Apakah Winda yang Tewas merupakan Saksi KPK?
Juru Bicara KPK Budi Prasetyo mengatakan pihaknya belum bisa memastikan apakah Winda Lorenza Gowasa yang meninggal di Medan merupakan orang yang sama dengan saksi yang pernah dijadwalkan diperiksa KPK sebelumnya.
Dalam perkara dugaan tindak pidana korupsi terkait dengan suap di Bea dan Cukai pada awal April penyidik menjadwalkan pemeriksaan terhadap saudari WL, namun demikian dalam penjadwalan pemeriksaan tersebut yang bersangkutan tidak hadir.

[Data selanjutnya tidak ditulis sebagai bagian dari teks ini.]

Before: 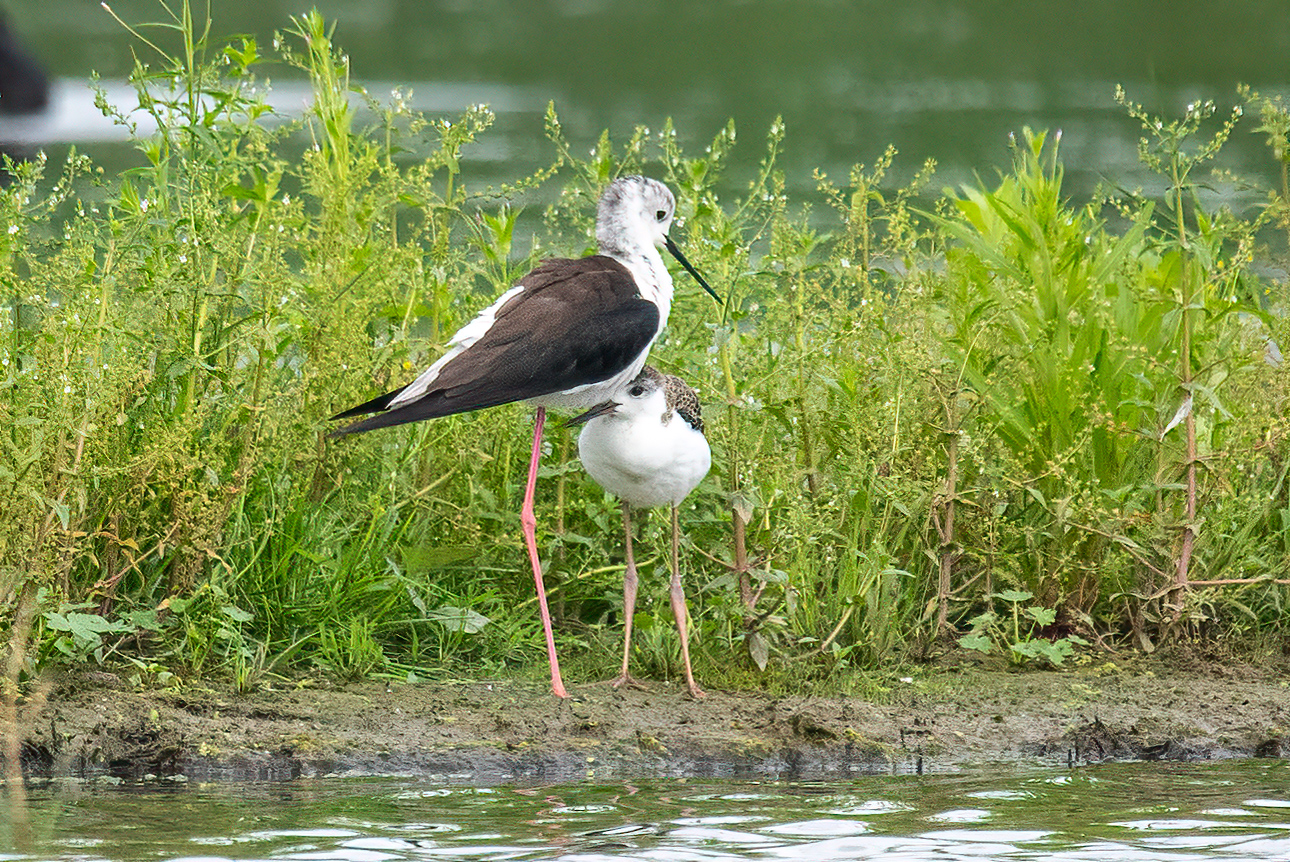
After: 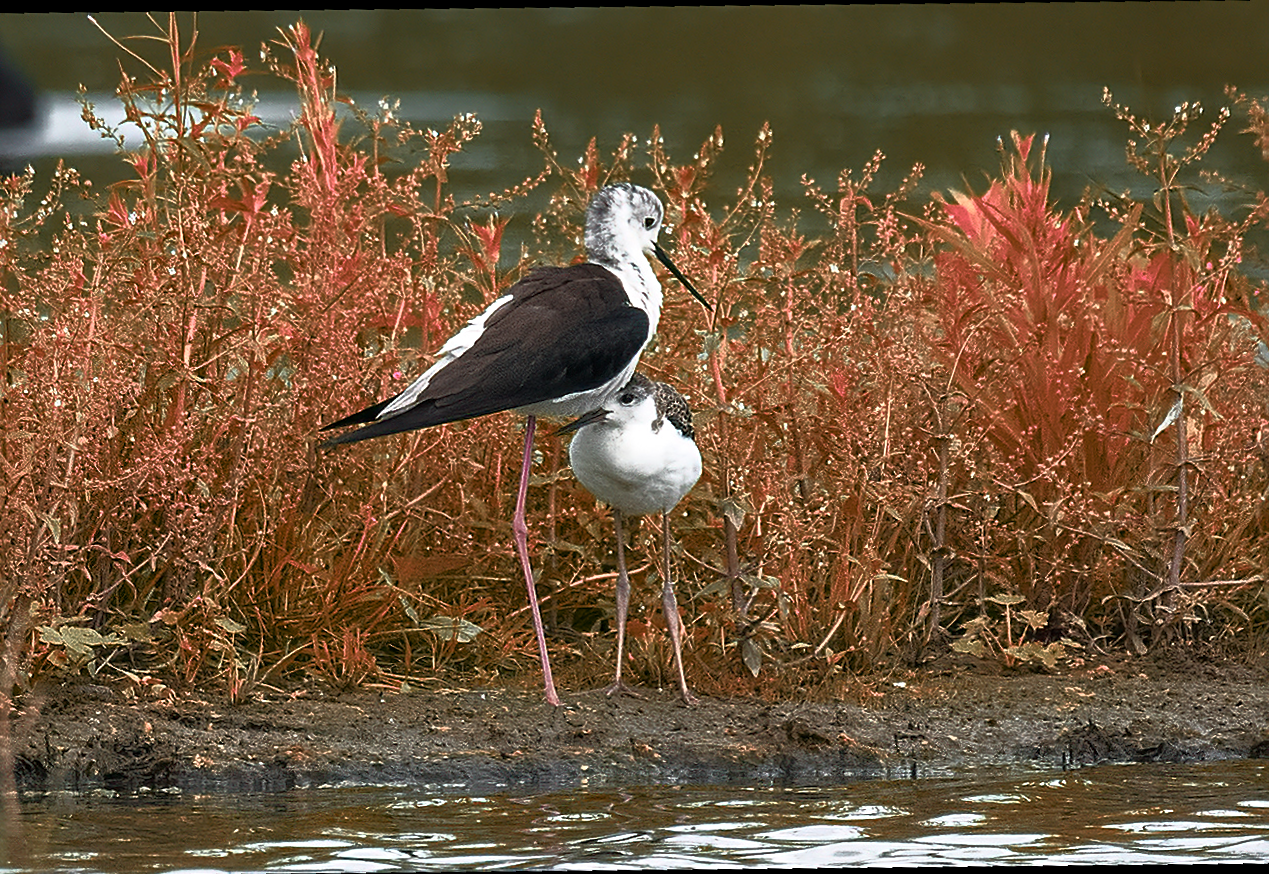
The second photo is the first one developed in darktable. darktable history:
crop and rotate: angle -1.69°
sharpen: on, module defaults
rotate and perspective: rotation -2.29°, automatic cropping off
color zones: curves: ch2 [(0, 0.488) (0.143, 0.417) (0.286, 0.212) (0.429, 0.179) (0.571, 0.154) (0.714, 0.415) (0.857, 0.495) (1, 0.488)]
base curve: curves: ch0 [(0, 0) (0.564, 0.291) (0.802, 0.731) (1, 1)]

Penelusuran Aset yang Terus Dilakukan
Budi mengatakan, KPK masih terus menelusuri aset yang diduga berkaitan dengan perkara dugaan korupsi di Bea dan Cukai. Penelusuran itu dilakukan seiring dengan pengembangan perkara yang masih berjalan dan pemeriksaan sejumlah saksi.
Dalam konteks pelacakan dan penelusuran aset, penyidik juga masih terus melakukan upaya tersebut terlebih perkara Bea dan Cukai ini kami lakukan pengembangan, ada sprindik yang masih berjalan dan pemeriksaan kepada sejumlah saksi juga masih terus dilakukan oleh penyidik.
Tabel Komparasi
| Informasi | Penjelasan |
|---|---|
| Winda Lorenza Gowasa | Mantan istri polisi berinisial Brigadir ISH |
| Tanggal Meninggal | 5 Agustus 2026 |
| Cause of Death | Bunuh diri menggunakan senjata api milik ISH |
Bulleted List
- Winda Lorenza Gowasa ditemukan tewas di Medan.
- Belum diketahui apakah Winda yang tewas merupakan saksi KPK.
- KPK masih menelusuri aset yang diduga berkaitan dengan perkara dugaan korupsi di Bea dan Cukai.
Selain itu, Winda pernah dipanggil oleh KPK pada sekitar April lalu untuk diperiksa sebagai saksi dalam kasus dugaan korupsi di Bea dan Cukai. Namun, pada saat itu Winda tidak hadir.
Penelusuran aset yang dilakukan oleh KPK masih terus berlangsung, terlebih perkara Bea dan Cukai ini masih dalam pengembangan dan ada sprindik yang masih berjalan.